Monthly wealth stream



Key Takeaways

  • Federal Reserve Chair Jerome Powell is scheduled to testify before Congress on Tuesday.
  • Powell could face questions about the Fed’s decision to keep interest rates steady, the potential impact of the U.S. attack on Iran on the economy, and the Federal Reserve’s independence from presidential control.
  • A report from the Fed Friday noted the economy is performing well on both sides of the Fed’s “dual mandate” to contain inflation while keeping unemployment low.

Federal Reserve Chair Jerome Powell is scheduled to testify before Congress on Tuesday, where he will likely face questions about interest rates, the Fed’s independence from politics, and the economic impact of the U.S. entry into the war between Israel and Iran.

Powell is scheduled to talk with the House Financial Services Committee about the Fed’s semi-annual report to Congress, which was released Friday. The report touched on the message Fed officials have been sending for months: the central bank is in “wait-and-see” mode regarding its benchmark interest rate.

It will be Powell’s first public appearance since last week, when the central bank’s policy committee decided to leave the influential federal funds rate at a range of 4.25% to 4.5%, the same level it’s been since December.

The fed funds rate influences borrowing costs on all kinds of loans, and lowering it could boost the economy. However, Powell and other Fed officials have been reluctant to do so because of the risk that President Donald Trump’s tariffs could stoke a fresh round of high inflation.

The Fed’s Wait-And-See Approach To Interest Rates

In the report, the Fed repeated its determination to see how tariffs impact the economy before possibly cutting rates.

The Fed is tasked with keeping inflation low and employment high. In recent government reports, inflation has been subsiding, nearly reaching the Fed’s goal of a 2% annual rate by some measures, while the unemployment rate has remained low by historic standards.

“The FOMC’s current stance of monetary policy leaves it well positioned to wait for more clarity on the outlook for inflation and economic activity and respond in a timely way to potential economic developments,” Fed officials said in the report. “In considering the extent and timing of additional adjustments to the target range for the federal funds rate, the Committee will carefully assess incoming data, the evolving outlook, and the balance of risks.”

The Fed’s Independence, And Trump’s Attacks

While economic conditions haven’t pressured the Fed to cut rates, the president of the United States has.

Last week, Trump escalated his demands for the Fed to lower interest rates, calling for the fed funds rate to be dropped to 1% or 2%, a dramatic cut that the Fed would typically only make to boost the economy during a recession. Trump also renewed his threats to fire Powell in an insult-filled post on social media.

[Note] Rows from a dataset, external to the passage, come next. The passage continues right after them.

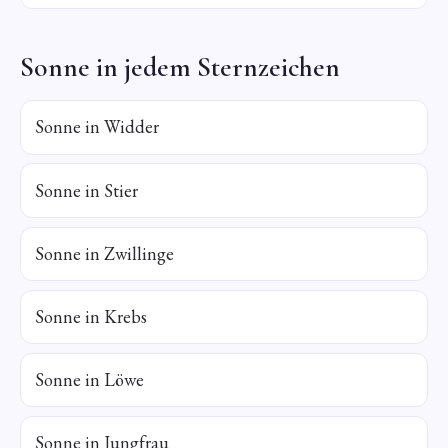
Sonne in jedem Sternzeichen
Sonne in Widder
Sonne in Stier
Sonne in Zwillinge
Sonne in Krebs
Sonne in Löwe
Sonne in Jungfrau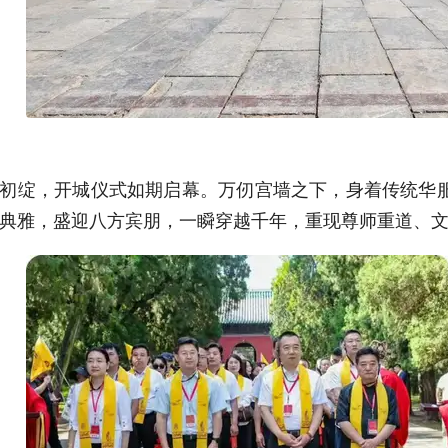
初绽，开城仪式如期启幕。万仞宫墙之下，身着传统华
典雅，盛迎八方宾朋，一瞬穿越千年，重现尊师重道、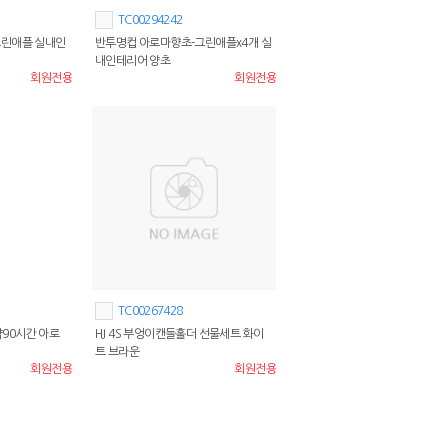
TC00294242
그린애플 실내인
반투명컵 아로마향초-그린애플x4개 실
내인테리어 양초
회원전용
회원전용
TC00267428
 약90시간 아로
HJ 4S 부엉이캔들홀더 선물세트 화이
트 브라운
회원전용
회원전용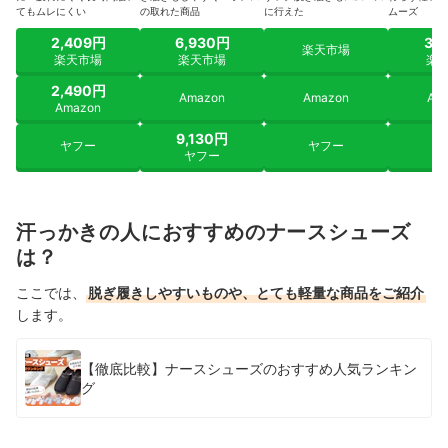
てもムレにくい
の取れた商品
に行えた
ムーズ
2,409円
6,930円
3,
楽天市場
楽天市場
楽天市場
楽
2,490円
Amazon
Amazon
Am
Amazon
9,130円
ヤフー
ヤフー
ヤ
ヤフー
汗っかきの人におすすめのナースシューズ
は？
ここでは、
脱ぎ履きしやすいものや、とても軽量な商品をご紹介
します。
【徹底比較】ナースシューズのおすすめ人気ランキン
グ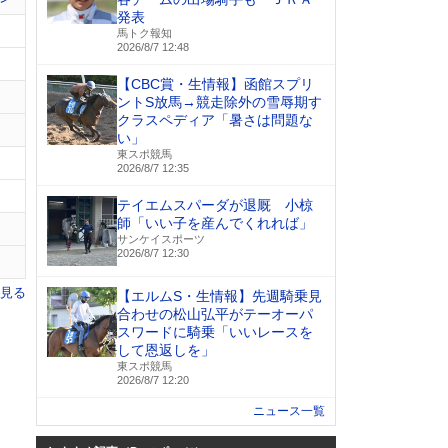
発表
馬トク報知
2026/8/7 12:48
【CBC賞・生情報】函館スプリ
ントS放馬→競走除外の雪辱期す
クラスペディア「暑さは問題な
い」
東スポ競馬
2026/8/7 12:35
テイエムスパーダが退厩 小椋
師「いい子を産んでくれれば」
サンケイスポーツ
2026/8/7 12:30
を見る
【エルムS・生情報】先週騎乗見
合わせの松山弘平がテーオーパ
スワードに騎乗「いいレースを
して恩返しを」
東スポ競馬
2026/8/7 12:20
ニュース一覧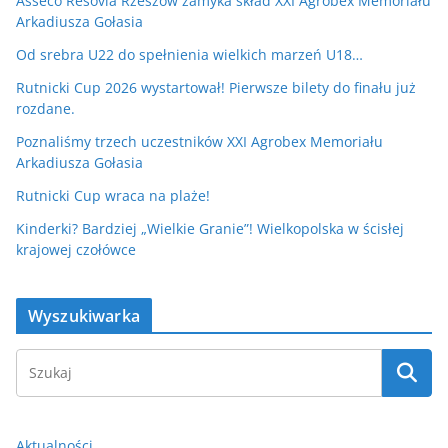
Asseco Resovia Rzeszów zamyka skład XXI Agrobex Memoriału
Arkadiusza Gołasia
Od srebra U22 do spełnienia wielkich marzeń U18…
Rutnicki Cup 2026 wystartował! Pierwsze bilety do finału już
rozdane.
Poznaliśmy trzech uczestników XXI Agrobex Memoriału
Arkadiusza Gołasia
Rutnicki Cup wraca na plaże!
Kinderki? Bardziej „Wielkie Granie”! Wielkopolska w ścisłej
krajowej czołówce
Wyszukiwarka
Aktualności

The Federal Reserve is independent of direct control by the White House. The president can appoint officials to the Fed’s leadership committee and nominate its chairperson, but only when their terms of office expire. The Supreme Court recently reaffirmed the Fed’s special status among government agencies.

So far, Congress members from both parties have supported the Fed’s independence, with at least one Republican congressman proposing legislation that would reinforce the central bank’s independence.

How The Iran Attack Changes The Outlook

Powell will also have the chance to weigh in on how the U.S. bombing of Iran Saturday affects the outlook for inflation.

The entry of the U.S. into the war between Iran and Israel adds yet another risk to an already volatile economic equation. The war could disrupt oil supplies and push up gasoline prices, especially if Iran retaliates by closing off the crucial Strait of Hormuz to shipping.

On Friday, before the strikes, the Fed report noted that Israeli air raids on Iran this month had only driven up oil prices modestly.

“Oil spot prices jumped following Israel’s attack on Iran, while oil price futures beyond the near term rose by less, suggesting markets perceive more-limited risk of lasting disruptions to global oil supplies.”

As of Monday, oil futures were up 1.3% from the week before. However, if the conflict escalates and gas prices increase, consumers and the broader economy could feel the pinch.

“With tariff-induced price hikes already set to squeeze household spending power, higher gasoline prices would intensify the strain on consumer pockets, risking a more pronounced slowdown in the economy,” James Knightley, chief international economist at ING, wrote in a commentary. “Inflation may well push above 5% in such a scenario while private wage growth is rising only 3.5%.”